The first piece of the world-famous Victorian tea clipper Cutty Sark has returned home to Scotland after almost 150 years.
The Cutty Sark was built on the Clyde in 1869 for the Jock Willis Shipping Line, and was one of the last and fastest tea clippers to be built.
Designed at the desk of Mearns man Hercules Linton, the vessel plied the tea and wool trade around the world from 1870 to 1890, and now rests in the National Maritime Museum in Greenwich, London.
Museum curator Jessica Lewis was guest of honour in a program of events to honour Linton, in tandem with a Historic Scotland plaque being unveiled at his Inverbervie graveside.
And Ms Lewis has marked the occasion by handing across an original bolt from the clipper’s hull the first piece of the ship to come back to Scotland since it was launched in Dumbarton.
Dave Ramsay, who organised the events and is project director of the Maggie Law Lifeboat Museum in Gourdon, said he was very surprised to have received the item.

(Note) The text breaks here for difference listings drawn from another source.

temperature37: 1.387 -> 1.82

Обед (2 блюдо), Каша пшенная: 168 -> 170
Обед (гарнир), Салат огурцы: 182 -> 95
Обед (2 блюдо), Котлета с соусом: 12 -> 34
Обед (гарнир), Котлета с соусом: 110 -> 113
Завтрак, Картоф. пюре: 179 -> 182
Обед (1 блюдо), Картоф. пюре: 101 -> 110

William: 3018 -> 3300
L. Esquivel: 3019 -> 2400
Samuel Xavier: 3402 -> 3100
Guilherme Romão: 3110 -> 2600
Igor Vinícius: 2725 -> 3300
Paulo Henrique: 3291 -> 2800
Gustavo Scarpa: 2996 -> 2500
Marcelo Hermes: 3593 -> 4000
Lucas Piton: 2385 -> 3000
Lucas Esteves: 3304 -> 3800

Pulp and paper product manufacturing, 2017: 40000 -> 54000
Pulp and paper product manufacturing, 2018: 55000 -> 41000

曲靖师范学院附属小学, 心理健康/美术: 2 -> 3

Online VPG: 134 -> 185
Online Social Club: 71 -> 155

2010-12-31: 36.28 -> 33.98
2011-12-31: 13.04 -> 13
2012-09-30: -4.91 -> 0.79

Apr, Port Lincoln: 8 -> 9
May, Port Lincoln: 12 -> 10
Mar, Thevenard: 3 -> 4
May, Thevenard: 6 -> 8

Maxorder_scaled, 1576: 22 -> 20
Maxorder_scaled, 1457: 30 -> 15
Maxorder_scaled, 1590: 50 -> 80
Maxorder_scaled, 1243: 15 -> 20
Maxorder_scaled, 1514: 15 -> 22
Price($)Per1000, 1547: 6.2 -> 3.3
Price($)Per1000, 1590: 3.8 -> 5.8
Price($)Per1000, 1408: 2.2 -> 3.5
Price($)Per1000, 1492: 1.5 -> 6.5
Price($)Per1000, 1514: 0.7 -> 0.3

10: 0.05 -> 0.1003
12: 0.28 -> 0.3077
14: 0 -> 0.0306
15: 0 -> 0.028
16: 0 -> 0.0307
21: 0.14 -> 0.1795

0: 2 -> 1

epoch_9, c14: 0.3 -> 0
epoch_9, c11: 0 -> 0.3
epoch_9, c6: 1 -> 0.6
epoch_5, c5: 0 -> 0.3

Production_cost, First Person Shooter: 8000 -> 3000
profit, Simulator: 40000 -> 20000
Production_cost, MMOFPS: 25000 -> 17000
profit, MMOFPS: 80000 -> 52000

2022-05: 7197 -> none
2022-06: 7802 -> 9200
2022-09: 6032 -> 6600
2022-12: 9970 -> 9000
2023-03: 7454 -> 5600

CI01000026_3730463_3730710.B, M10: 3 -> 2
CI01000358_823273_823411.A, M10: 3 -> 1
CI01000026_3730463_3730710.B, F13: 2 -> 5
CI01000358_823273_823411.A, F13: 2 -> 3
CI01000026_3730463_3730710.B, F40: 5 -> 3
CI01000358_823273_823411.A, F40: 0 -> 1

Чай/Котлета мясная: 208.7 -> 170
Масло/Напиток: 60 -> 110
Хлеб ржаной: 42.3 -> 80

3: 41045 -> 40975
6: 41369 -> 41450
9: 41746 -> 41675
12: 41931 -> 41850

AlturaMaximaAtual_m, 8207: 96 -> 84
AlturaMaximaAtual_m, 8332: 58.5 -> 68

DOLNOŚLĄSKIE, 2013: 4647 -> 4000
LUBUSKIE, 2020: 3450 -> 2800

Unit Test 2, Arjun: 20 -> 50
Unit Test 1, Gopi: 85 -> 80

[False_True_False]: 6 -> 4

He added: “It was a pleasure and a great privilege to hear Jessica Lewis weave together the Cutty Sark, Hercules Linton and Inverbervie connections, from her informed perspective of being the curator for the Cutty Sark at Greenwich.
“This was a huge surprise to me, to be gifted a tremendously authentic and important exhibit, as this is the only piece of Cutty Sark ever to return to Scotland since her launch at Dumbarton in 1869.
“It is a major success and responsibility for the museum to have such a prized exhibit.”
The bolt will be displayed in the Maggie Law museum in its Cutty Sark gallery, linking the maritime heritage of the Mearns and Greenwich.
Festival guests were invited to a memorial Linton dinner, to which whisky distiller Edrington donated miniatures and a bottle of 33-year-old Cutty Sark.
This sold twice for an undisclosed sum.
Mr Ramsay added: “The support we received from Edrington was magnificent, and I was really grateful for their product support as it really brought the Cutty Sark connections alive.”